___ Data for analysis

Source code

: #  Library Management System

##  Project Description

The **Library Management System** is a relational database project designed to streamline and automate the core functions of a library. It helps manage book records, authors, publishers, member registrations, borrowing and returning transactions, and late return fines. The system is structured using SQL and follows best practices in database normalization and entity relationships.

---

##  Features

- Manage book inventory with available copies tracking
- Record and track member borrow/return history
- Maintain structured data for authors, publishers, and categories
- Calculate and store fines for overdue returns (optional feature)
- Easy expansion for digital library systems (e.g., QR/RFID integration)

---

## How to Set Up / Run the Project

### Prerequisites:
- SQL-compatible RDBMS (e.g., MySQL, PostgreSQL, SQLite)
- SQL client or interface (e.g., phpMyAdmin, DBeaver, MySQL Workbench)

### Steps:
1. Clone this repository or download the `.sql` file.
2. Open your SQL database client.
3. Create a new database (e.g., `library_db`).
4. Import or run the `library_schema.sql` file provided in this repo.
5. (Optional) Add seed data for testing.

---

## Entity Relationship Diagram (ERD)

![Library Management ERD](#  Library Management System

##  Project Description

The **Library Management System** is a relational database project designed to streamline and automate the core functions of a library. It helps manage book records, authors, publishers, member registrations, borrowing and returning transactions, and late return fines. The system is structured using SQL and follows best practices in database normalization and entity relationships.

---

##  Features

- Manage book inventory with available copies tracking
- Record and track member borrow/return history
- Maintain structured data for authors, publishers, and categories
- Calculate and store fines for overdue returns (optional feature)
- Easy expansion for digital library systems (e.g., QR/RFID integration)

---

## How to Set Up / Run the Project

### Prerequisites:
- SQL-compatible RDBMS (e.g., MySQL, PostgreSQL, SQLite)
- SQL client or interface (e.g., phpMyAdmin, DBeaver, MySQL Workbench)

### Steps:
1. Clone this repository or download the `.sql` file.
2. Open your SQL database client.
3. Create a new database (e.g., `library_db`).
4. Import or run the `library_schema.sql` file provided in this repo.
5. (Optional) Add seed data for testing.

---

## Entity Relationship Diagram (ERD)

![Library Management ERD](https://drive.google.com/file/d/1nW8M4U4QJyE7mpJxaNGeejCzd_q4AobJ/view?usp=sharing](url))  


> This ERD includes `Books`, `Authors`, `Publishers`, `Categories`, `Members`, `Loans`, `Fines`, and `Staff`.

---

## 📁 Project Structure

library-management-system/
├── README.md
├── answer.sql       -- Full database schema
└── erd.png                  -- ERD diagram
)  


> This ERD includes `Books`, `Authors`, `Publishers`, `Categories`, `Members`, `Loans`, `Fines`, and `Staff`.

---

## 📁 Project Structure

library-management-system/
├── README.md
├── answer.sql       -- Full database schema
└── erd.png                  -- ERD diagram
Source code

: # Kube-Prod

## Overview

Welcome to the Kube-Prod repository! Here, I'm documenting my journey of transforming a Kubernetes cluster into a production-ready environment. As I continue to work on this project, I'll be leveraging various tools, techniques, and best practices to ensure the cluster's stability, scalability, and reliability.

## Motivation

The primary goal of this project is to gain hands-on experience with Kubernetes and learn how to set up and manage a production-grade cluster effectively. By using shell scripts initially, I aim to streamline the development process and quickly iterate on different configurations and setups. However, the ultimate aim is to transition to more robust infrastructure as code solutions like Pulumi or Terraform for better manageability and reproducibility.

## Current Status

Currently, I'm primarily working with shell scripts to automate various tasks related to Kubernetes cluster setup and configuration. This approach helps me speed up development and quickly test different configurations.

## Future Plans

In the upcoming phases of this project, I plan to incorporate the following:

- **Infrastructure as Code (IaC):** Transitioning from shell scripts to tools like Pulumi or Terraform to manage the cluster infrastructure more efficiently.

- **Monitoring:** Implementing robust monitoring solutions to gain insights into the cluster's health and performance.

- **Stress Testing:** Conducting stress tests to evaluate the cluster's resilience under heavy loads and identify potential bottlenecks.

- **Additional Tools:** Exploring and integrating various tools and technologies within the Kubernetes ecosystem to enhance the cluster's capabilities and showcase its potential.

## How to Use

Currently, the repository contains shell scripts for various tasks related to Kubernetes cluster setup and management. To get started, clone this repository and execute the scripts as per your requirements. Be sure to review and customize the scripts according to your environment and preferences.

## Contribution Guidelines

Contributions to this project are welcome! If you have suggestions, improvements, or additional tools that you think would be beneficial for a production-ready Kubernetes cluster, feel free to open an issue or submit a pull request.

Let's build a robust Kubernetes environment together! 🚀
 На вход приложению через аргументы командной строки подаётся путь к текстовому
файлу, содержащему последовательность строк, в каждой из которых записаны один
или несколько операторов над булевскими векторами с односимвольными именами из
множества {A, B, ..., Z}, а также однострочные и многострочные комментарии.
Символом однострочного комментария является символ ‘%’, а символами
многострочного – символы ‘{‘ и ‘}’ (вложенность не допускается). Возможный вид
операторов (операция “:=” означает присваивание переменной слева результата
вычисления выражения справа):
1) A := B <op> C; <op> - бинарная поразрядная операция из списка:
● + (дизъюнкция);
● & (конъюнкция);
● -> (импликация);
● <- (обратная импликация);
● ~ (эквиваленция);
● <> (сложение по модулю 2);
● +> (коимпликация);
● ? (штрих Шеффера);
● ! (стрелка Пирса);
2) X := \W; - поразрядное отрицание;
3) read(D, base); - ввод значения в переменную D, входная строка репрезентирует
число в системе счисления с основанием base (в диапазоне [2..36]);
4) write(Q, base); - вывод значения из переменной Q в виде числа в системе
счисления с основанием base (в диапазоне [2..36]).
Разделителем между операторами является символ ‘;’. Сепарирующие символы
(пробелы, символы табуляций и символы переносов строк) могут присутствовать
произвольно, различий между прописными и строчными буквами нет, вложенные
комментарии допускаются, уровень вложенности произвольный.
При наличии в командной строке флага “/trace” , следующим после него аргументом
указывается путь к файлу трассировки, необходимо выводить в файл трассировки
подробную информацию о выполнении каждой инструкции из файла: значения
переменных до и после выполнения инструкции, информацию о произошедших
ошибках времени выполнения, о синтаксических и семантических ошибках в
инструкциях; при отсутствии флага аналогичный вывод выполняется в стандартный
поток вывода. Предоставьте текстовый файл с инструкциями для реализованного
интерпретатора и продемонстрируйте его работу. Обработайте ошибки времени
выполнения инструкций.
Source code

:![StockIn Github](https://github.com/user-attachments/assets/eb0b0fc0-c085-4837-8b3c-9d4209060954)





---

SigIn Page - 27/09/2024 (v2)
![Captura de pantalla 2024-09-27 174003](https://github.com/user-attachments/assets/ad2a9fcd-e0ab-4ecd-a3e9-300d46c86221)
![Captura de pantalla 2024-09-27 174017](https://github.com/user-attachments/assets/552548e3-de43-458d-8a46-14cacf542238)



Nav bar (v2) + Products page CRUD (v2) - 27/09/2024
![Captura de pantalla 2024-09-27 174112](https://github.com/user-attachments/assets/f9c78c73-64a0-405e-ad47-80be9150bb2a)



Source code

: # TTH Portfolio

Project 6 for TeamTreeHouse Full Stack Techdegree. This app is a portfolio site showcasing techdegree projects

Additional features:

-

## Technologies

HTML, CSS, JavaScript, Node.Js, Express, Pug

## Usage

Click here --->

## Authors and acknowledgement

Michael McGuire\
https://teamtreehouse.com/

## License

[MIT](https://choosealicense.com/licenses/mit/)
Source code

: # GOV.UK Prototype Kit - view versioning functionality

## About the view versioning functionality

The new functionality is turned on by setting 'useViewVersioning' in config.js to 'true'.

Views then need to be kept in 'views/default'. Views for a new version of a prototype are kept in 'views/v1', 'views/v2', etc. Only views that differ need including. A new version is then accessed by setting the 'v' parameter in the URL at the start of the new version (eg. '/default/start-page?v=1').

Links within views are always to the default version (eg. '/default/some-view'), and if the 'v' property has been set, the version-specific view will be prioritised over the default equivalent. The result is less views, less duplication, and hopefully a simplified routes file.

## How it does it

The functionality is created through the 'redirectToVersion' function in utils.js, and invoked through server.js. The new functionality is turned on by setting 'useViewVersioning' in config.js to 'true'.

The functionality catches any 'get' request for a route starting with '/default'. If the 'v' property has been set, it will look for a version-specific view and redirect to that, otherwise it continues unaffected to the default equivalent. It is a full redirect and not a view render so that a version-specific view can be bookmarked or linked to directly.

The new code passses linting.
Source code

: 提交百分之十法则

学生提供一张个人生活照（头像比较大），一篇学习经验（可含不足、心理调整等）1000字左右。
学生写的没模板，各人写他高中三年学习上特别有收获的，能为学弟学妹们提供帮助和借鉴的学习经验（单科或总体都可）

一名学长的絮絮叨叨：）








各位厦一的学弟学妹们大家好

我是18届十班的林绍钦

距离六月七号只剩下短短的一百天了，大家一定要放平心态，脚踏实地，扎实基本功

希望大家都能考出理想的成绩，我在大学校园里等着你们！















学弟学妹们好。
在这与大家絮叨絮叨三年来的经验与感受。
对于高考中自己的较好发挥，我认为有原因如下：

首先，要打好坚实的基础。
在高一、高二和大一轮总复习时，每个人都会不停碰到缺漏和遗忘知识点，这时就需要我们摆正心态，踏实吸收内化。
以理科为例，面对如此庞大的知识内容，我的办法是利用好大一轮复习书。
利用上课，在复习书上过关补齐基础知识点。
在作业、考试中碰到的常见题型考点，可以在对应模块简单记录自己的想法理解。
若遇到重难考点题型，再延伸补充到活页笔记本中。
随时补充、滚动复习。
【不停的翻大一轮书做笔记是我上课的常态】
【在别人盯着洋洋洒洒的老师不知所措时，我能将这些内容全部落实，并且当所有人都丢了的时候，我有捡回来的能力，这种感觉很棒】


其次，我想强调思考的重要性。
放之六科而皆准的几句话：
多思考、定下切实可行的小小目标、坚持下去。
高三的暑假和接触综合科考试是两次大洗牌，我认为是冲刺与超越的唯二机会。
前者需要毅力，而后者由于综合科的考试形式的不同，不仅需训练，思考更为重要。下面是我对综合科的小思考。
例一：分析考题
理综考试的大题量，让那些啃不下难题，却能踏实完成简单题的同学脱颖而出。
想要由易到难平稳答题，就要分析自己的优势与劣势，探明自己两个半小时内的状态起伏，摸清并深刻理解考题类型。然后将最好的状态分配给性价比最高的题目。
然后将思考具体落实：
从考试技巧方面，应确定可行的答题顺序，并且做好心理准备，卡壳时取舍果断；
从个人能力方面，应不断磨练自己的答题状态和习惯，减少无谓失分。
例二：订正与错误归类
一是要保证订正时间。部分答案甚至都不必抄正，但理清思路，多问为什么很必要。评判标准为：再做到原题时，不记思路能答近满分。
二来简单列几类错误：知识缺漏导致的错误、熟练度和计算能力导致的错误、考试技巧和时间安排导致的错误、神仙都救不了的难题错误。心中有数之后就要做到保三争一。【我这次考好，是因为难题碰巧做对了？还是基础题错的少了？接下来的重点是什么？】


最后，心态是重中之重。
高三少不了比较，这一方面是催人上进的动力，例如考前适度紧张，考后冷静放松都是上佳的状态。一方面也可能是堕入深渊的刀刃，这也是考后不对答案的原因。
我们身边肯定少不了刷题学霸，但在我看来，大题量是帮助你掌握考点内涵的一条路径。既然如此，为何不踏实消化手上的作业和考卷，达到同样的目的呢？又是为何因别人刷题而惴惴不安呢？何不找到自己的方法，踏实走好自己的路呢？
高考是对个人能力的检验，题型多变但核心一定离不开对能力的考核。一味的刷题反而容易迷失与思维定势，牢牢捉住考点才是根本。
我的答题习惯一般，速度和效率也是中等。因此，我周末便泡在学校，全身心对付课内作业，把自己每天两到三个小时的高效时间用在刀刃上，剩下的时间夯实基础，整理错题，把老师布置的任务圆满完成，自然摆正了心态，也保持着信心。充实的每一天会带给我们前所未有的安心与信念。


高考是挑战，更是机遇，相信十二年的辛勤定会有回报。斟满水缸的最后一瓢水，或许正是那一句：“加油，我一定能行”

______

▶ _Problem description_:
Wherever the string "views" appears in a line of the records, copy that line.

▶ _Your response_:
Views then need to be kept in 'views/default'. Views for a new version of a prototype are kept in 'views/v1', 'views/v2', etc. Only views that differ need including. A new version is then accessed by setting the 'v' parameter in the URL at the start of the new version (eg. '/default/start-page?v=1').
Links within views are always to the default version (eg. '/default/some-view'), and if the 'v' property has been set, the version-specific view will be prioritised over the default equivalent. The result is less views, less duplication, and hopefully a simplified routes file.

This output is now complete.